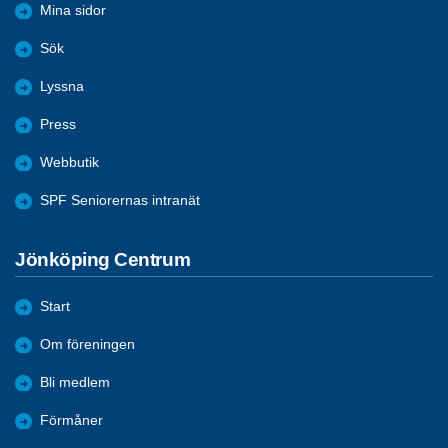
Mina sidor
Sök
Lyssna
Press
Webbutik
SPF Seniorernas intranät
Jönköping Centrum
Start
Om föreningen
Bli medlem
Förmåner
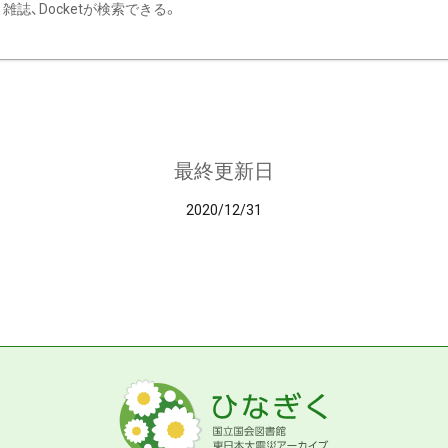
雑誌、Docketが検索できる。
最終更新日
2020/12/31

---+---

WORK ITEM:
Give again, unchanged, only the lines from the line containing "Om föreningen" to the last line of the records above. Pictures do not belong in the copy.

EXERCISE OUTPUT:
Om föreningen
Bli medlem
Förmåner
雑誌、Docketが検索できる。
最終更新日
2020/12/31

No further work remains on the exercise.